Goal of the exercise — Only what runs from the line with "middle dip: (981, 920)" to the final line of the records below should be given again, word for word.

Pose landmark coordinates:
════════════════════
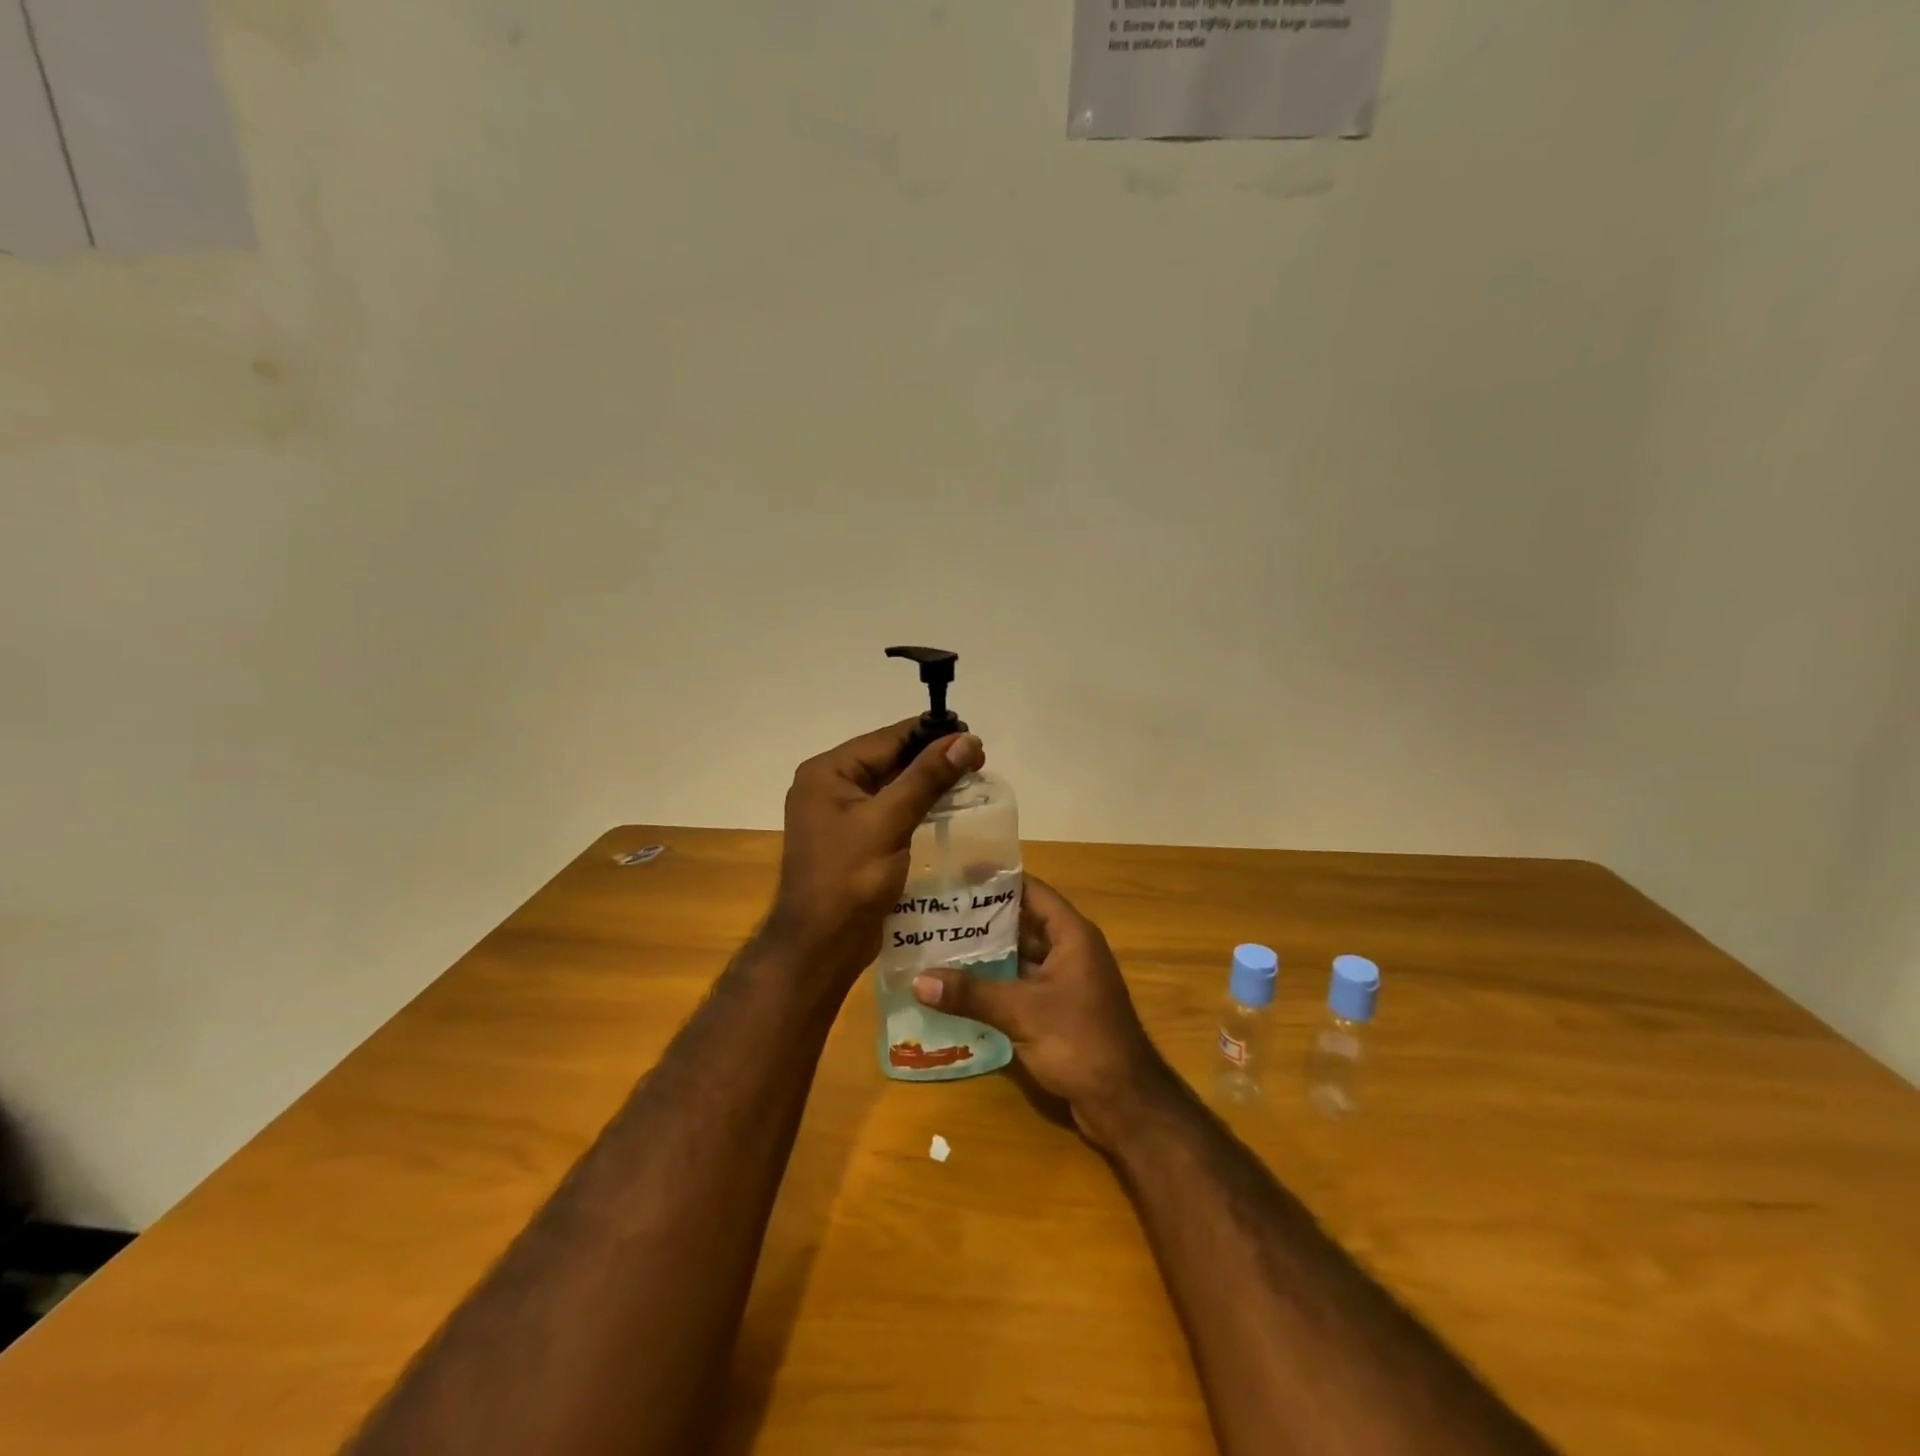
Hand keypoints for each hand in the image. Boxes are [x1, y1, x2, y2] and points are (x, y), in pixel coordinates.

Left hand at [767, 719, 985, 988]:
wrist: (821, 946)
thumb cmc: (849, 879)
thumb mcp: (889, 822)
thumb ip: (927, 778)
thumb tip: (966, 739)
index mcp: (828, 772)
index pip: (887, 739)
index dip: (931, 735)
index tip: (973, 737)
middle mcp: (830, 786)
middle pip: (889, 759)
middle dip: (932, 759)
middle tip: (979, 761)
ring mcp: (840, 814)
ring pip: (892, 785)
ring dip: (928, 783)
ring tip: (970, 780)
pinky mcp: (854, 839)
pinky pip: (890, 811)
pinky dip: (917, 806)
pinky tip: (947, 808)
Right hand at [910, 877, 1175, 1149]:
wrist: (1124, 1103)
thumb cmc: (1081, 1042)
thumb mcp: (1023, 1012)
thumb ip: (972, 994)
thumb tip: (918, 980)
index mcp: (1072, 935)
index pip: (1031, 891)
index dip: (996, 881)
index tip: (955, 876)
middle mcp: (1070, 951)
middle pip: (1021, 924)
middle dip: (981, 920)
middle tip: (935, 913)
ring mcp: (1064, 983)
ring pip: (1018, 957)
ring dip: (985, 955)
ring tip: (937, 946)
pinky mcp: (1056, 1011)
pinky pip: (1019, 986)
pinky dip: (993, 985)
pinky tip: (958, 989)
════════════════════
Exercise answer —
middle dip: (981, 920)
middle tip: (935, 913)
ring mcp: (1064, 983)
ring pip: (1018, 957)
ring dip: (985, 955)
ring tip: (937, 946)
pinky mcp: (1056, 1011)
pinky pip: (1019, 986)
pinky dip: (993, 985)
pinky tip: (958, 989)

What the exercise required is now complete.